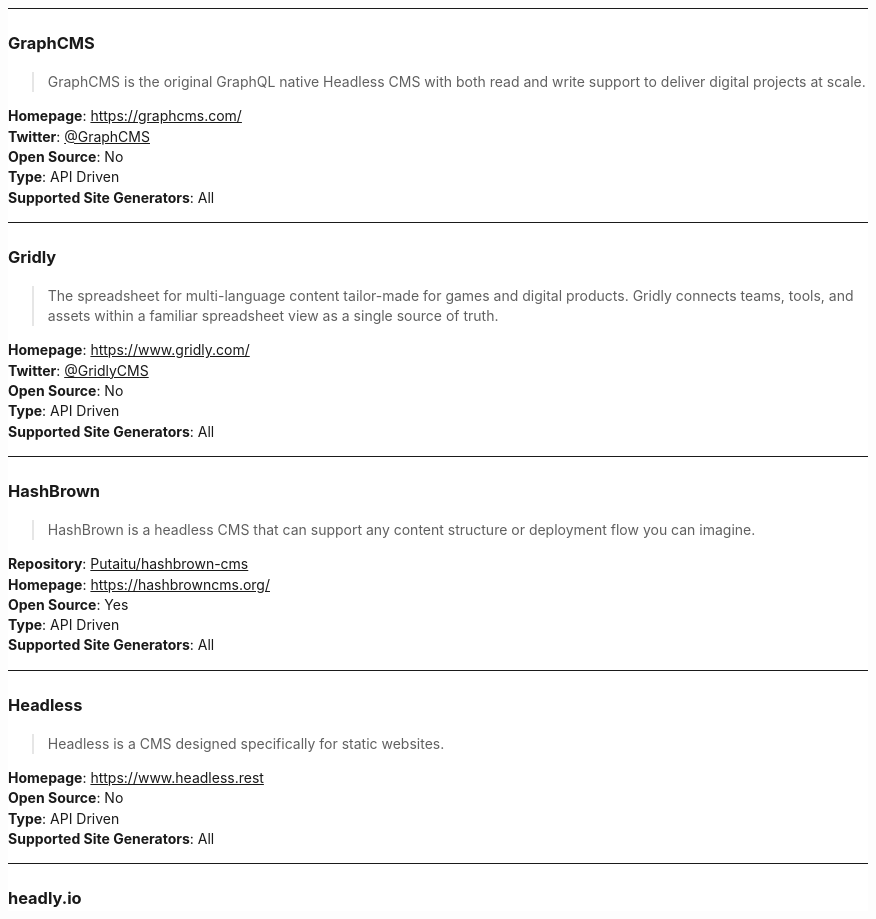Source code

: 
<hr>

### GraphCMS

> GraphCMS is the original GraphQL native Headless CMS with both read and write support to deliver digital projects at scale.  

**Homepage**: https://graphcms.com/  
**Twitter**: [@GraphCMS](https://twitter.com/GraphCMS)  
**Open Source**: No  
**Type**: API Driven  
**Supported Site Generators**: All  


<hr>

### Gridly

> The spreadsheet for multi-language content tailor-made for games and digital products. Gridly connects teams, tools, and assets within a familiar spreadsheet view as a single source of truth.  

**Homepage**: https://www.gridly.com/  
**Twitter**: [@GridlyCMS](https://twitter.com/GridlyCMS)  
**Open Source**: No  
**Type**: API Driven  
**Supported Site Generators**: All  


<hr>

### HashBrown

> HashBrown is a headless CMS that can support any content structure or deployment flow you can imagine.  

**Repository**: [Putaitu/hashbrown-cms](https://github.com/Putaitu/hashbrown-cms)  
**Homepage**: https://hashbrowncms.org/  
**Open Source**: Yes  
**Type**: API Driven  
**Supported Site Generators**: All  


<hr>

### Headless

> Headless is a CMS designed specifically for static websites.  

**Homepage**: https://www.headless.rest  
**Open Source**: No  
**Type**: API Driven  
**Supported Site Generators**: All  


<hr>

### headly.io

▸ REQUIRED ACTION: Using the material, find how many lines hold the word "Twitter". Give the number by itself.

▸ EXERCISE RESULT: 2